Schuhe anziehen

schuhe

 

Da sind die Beine aus Kunststoff mit Stoff überzogen, an der Seite sehe ich ein Loch mit einer Schraube. An den unteren Enden je einen starren Fuß.

Fest und unbeweglich. Von undeutlicher Farbe zwischen braun und beige.

Die Schuhe wurden einmal falsch gekauft aber dann blieben sie.

Fünf lange Jahre.

Acht Ösen und Schnürsenkel auf jeder Seite.

Die Mutter erinnert sich an das Anziehen der Schuhe als die Kinder noch klein waren. Schnürsenkel haben wir damals weiträumig vermieden.

Die Frau, die mit den gering ausgeprägten praktischen Fähigkeiten – die Frau sieht auf die festen unteren Beine, auf die festen Füße und fängt an zu schwitzen.

Erstmal die Schnüre raus, das wird die Sache vereinfachen.

Vielleicht.

Hoffentlich.

Ein komisches Gefühl ist es einen Schuh auf einen Fuß zu ziehen, der kein Fuß ist, aber ein Fuß ist.

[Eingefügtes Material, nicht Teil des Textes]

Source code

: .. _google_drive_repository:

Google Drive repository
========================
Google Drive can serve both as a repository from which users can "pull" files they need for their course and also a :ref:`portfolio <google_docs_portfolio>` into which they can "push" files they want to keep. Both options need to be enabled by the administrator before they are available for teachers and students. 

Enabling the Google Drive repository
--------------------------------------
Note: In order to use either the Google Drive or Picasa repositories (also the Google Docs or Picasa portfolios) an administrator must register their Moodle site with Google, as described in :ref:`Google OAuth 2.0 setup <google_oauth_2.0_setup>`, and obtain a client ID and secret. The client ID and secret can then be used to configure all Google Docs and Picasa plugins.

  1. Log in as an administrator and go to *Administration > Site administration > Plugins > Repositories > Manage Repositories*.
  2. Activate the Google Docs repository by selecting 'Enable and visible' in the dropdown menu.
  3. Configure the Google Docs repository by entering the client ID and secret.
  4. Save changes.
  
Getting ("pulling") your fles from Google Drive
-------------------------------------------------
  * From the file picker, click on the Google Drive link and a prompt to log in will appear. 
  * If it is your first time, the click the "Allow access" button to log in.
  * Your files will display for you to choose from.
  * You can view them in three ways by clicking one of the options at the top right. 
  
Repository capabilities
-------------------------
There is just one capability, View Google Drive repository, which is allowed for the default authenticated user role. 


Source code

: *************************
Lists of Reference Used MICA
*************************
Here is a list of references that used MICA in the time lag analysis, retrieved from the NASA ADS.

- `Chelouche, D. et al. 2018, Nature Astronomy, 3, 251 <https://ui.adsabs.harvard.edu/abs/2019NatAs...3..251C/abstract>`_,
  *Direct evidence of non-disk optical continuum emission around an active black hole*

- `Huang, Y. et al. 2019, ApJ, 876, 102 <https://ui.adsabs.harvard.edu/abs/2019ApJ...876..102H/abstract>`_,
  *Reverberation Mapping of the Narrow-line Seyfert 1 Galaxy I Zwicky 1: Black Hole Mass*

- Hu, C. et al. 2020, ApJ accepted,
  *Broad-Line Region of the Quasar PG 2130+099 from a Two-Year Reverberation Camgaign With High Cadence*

Der den Schuh für Halt braucht, den er nicht fühlt.

Eine Socke hat er auch an. Helles braun wie die Schuhe.

Vorsichtig gucke ich hoch auf die Beine. Unter der Hose ist ihre Befestigung zu sehen. Sie sind mit den Unterschenkeln verbunden, die übrig blieben.

Der Mann kennt inzwischen all Hilfen. Erstmal muss der feste Fuß soweit rein wie möglich. Ich schiebe kraftvoll, aber gleich bewegt sich nichts mehr.

Glasklar auf einmal, was der Unterschied ist zu einem Fuß aus Fleisch und Blut.

Wenn die Hacke drin ist kann ich dagegen drücken, sagt der Mann. Doch das Schuhende lässt sich nur ein winziges Stück über die harte Ferse schieben.

Schieben, jetzt, sage ich, hoffend, dass ich eine Chance habe, und der Mann, der keinen Fuß fühlt, drückt nach unten.

Nun ist auch noch der Rollstuhl im Weg, verflixte Hühnerkacke.

Der Zugriff auf die Ferse droht mir zu entgleiten.

Noch mal schieben sage ich, gleich ist er drin.

So geht es. Guter Trick und ich habe verstanden. Nun der zweite. Noch einmal reindrücken, über die Hacke ziehen, drücken, schieben.

Man sollte eine schönere Farbe für die künstlichen Beine und Füße finden.

Puh.

Geschafft.

Ich fädele die Schnürsenkel wieder ein. Erleichtert. Ist das zu fest? Frage ich als ich die Schleife binde. Der alte fürsorgliche Reflex.

Prustendes Gelächter rieselt auf meinen Kopf. Ich kann das doch nicht fühlen!

Ja bitte, her mit dem Pokal für die klügste Frage des Jahres. Er soll mein Wohnzimmer schmücken.

Ich richte mich wieder auf. So gerne würde ich den Mann umarmen, küssen und streicheln. Wie früher.

Was soll man denn auch tun mit so einem Restkörper wie er es einmal beschrieb. Mit dem fragilen, kranken Körper, der bald nicht mehr sein wird.

Ganz viel Zärtlichkeit wäre das Beste, oder nicht? Er gibt mir Recht.

Ich bitte den Gott, an den ich nicht glaube, dass es ihm leichter werden möge wenn er warme Haut spürt bis zum Ende.

Dass jemand ihn festhalten möge, so wie ich meine Kinder hielt in den ersten Wochen ihres Lebens.

Damals, als man mit ihnen noch nicht viel anfangen konnte.

Wir hoffen, dass es so kommen wird.

 

Klack, klack.

Klack klack klack, klack.

Meine Chelsea Boots scheinen vorwurfsvoll in den Nachthimmel zu rufen als ich in Altona den langen Bahnsteig hinunter laufe.

Klack klack deine Füße sind da und die Nervenenden leiten den Befehl für Bewegung ans Gehirn. Ein beruhigender Gedanke.

Gott! sage ich mit meiner strengsten Stimme. Gott, sorge dafür dass er jemanden fühlen wird. Solange wie es irgendwie geht.

Das Anziehen der Schuhe darf nicht die letzte Berührung sein.